Exercise:
Rewrite the records from their start through the line containing "Which series has the widest spread of values?", renaming "series" to "data set" and leaving everything else unchanged.

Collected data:
----

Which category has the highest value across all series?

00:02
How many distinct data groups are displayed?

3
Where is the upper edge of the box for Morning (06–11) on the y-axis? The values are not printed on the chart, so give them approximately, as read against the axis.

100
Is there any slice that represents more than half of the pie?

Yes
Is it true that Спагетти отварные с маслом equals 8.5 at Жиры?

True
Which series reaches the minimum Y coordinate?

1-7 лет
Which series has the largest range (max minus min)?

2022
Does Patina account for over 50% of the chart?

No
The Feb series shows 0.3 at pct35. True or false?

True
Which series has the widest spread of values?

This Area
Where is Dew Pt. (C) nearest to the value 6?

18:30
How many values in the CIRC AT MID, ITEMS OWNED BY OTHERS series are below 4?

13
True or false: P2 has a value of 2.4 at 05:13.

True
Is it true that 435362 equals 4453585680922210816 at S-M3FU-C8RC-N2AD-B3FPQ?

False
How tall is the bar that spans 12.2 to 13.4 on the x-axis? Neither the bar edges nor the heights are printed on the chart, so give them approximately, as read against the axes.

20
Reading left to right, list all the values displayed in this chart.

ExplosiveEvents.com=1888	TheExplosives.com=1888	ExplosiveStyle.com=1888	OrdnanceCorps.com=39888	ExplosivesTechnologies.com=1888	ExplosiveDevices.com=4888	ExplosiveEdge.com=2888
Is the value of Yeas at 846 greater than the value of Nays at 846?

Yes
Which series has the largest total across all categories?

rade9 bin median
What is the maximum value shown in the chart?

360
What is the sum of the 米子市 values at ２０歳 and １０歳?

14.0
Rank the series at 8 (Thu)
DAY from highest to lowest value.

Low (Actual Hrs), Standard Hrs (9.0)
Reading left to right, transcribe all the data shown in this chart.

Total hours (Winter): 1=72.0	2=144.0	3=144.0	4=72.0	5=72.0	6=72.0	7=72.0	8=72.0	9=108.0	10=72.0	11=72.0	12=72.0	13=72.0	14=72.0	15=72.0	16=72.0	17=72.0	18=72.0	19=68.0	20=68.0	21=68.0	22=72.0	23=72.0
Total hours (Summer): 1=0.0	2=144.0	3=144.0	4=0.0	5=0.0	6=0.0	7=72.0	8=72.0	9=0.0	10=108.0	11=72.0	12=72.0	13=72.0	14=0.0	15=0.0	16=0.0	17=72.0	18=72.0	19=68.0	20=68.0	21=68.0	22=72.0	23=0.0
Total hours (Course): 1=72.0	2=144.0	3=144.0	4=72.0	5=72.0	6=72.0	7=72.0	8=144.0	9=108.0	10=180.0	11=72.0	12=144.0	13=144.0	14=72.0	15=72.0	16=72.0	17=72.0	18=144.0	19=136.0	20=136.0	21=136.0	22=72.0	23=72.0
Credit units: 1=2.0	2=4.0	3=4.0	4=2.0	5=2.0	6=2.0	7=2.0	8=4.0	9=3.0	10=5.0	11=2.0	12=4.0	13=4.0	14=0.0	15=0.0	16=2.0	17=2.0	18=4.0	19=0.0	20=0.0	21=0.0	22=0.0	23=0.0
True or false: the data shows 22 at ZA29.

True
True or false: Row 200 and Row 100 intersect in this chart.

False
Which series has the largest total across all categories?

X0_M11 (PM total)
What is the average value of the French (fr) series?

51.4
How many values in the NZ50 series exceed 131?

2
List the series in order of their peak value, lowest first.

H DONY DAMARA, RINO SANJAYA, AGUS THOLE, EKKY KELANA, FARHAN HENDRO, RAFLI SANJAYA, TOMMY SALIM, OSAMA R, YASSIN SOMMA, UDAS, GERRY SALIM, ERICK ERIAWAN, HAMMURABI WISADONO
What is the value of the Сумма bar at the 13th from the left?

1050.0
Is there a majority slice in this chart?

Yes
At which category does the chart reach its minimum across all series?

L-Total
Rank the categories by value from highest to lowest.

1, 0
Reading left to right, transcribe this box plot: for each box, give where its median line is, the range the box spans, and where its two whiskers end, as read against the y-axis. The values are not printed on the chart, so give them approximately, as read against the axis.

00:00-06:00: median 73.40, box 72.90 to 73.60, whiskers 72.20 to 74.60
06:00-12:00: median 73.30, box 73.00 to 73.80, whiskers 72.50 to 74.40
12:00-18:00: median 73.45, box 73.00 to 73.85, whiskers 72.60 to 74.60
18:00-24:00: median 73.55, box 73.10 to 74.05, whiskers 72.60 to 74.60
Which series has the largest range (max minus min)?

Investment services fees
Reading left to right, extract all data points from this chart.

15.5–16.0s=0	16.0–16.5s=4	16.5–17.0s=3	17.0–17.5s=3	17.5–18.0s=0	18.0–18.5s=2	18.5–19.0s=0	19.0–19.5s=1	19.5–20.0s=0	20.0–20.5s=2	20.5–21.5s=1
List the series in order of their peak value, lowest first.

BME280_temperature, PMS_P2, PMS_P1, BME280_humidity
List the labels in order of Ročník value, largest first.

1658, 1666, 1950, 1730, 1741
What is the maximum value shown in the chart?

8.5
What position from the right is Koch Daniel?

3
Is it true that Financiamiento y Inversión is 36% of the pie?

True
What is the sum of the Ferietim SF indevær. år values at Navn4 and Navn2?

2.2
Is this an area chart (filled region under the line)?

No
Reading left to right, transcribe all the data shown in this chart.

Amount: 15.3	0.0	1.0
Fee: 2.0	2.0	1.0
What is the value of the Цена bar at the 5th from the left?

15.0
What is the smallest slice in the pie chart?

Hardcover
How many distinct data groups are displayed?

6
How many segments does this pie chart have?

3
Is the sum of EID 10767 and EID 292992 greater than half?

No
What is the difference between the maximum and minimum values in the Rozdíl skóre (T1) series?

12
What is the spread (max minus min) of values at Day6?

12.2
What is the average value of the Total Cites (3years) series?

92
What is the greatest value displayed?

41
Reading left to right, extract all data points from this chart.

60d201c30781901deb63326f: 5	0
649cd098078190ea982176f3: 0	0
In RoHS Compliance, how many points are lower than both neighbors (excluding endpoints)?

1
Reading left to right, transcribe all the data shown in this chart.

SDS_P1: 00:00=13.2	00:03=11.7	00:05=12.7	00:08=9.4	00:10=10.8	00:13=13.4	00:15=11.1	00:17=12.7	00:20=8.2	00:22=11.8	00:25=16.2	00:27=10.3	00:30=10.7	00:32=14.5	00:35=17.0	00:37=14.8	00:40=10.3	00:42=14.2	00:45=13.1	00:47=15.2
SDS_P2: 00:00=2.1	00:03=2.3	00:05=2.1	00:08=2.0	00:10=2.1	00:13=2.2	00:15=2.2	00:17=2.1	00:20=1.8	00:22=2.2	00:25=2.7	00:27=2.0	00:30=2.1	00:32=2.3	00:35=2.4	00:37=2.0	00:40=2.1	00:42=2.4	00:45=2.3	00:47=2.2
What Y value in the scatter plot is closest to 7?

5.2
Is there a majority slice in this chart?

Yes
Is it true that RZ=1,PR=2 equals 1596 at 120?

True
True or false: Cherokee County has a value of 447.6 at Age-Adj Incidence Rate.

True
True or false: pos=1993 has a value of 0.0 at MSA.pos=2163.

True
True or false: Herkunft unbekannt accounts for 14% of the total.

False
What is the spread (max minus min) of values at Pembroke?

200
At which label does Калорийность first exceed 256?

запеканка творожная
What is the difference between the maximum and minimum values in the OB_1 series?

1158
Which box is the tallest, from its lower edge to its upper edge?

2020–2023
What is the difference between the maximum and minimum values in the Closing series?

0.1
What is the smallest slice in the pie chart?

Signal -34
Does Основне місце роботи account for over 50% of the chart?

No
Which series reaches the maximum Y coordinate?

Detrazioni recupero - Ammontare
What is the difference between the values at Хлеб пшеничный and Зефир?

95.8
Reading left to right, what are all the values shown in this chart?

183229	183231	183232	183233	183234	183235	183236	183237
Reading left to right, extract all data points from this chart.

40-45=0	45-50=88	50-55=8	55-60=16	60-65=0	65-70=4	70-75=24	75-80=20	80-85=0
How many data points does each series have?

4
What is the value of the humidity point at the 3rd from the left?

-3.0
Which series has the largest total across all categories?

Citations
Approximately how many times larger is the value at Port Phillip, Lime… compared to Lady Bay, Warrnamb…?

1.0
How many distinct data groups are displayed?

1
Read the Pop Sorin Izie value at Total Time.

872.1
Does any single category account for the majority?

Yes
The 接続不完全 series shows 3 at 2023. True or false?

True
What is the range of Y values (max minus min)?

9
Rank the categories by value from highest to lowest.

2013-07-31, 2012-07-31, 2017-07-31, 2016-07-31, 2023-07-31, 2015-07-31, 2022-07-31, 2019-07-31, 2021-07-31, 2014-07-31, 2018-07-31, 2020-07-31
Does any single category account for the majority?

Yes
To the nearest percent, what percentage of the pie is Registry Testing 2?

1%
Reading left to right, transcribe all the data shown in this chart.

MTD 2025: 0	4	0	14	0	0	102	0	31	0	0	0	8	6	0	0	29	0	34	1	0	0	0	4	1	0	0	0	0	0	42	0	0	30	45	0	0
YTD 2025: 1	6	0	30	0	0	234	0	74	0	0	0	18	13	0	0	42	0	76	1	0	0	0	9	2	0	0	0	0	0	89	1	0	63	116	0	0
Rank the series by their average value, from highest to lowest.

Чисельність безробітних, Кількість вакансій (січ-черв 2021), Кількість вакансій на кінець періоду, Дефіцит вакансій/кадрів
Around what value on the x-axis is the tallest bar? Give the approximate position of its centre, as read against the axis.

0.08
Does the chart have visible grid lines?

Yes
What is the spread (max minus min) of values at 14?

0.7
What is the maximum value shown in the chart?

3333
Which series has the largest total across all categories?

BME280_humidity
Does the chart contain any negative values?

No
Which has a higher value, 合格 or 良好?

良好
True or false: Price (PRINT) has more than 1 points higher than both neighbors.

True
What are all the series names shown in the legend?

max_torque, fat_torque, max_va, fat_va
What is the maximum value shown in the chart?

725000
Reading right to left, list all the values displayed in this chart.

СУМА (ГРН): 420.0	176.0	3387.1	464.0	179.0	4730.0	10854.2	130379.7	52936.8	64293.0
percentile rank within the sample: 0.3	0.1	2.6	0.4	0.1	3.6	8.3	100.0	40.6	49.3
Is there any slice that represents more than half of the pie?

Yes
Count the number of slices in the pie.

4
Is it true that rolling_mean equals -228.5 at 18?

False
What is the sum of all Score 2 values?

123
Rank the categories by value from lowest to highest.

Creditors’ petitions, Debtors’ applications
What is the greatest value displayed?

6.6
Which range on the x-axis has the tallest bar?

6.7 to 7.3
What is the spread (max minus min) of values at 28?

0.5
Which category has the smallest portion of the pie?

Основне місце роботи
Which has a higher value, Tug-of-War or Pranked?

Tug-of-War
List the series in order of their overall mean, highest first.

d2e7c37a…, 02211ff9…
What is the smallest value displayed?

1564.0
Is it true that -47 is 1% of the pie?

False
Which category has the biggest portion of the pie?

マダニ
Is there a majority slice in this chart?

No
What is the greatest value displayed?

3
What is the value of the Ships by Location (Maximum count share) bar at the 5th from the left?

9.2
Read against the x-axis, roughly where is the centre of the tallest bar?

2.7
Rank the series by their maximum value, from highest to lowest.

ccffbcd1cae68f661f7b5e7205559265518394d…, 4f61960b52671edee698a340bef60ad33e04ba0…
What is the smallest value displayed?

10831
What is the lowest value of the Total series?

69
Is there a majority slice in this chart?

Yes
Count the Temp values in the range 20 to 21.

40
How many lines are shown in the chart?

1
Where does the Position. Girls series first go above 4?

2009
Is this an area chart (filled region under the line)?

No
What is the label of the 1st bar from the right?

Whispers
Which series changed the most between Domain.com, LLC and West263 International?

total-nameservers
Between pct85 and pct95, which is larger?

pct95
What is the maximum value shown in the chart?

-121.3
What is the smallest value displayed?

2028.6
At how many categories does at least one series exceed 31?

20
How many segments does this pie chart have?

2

----

Task solution:
Which category has the highest value across all data set?

00:02
How many distinct data groups are displayed?

3
Where is the upper edge of the box for Morning (06–11) on the y-axis? The values are not printed on the chart, so give them approximately, as read against the axis.

100
Is there any slice that represents more than half of the pie?

Yes
Is it true that Спагетти отварные с маслом equals 8.5 at Жиры?

True
Which data set reaches the minimum Y coordinate?

1-7 лет
Which data set has the largest range (max minus min)?

2022
Does Patina account for over 50% of the chart?

No
The Feb data set shows 0.3 at pct35. True or false?

True
Which data set has the widest spread of values?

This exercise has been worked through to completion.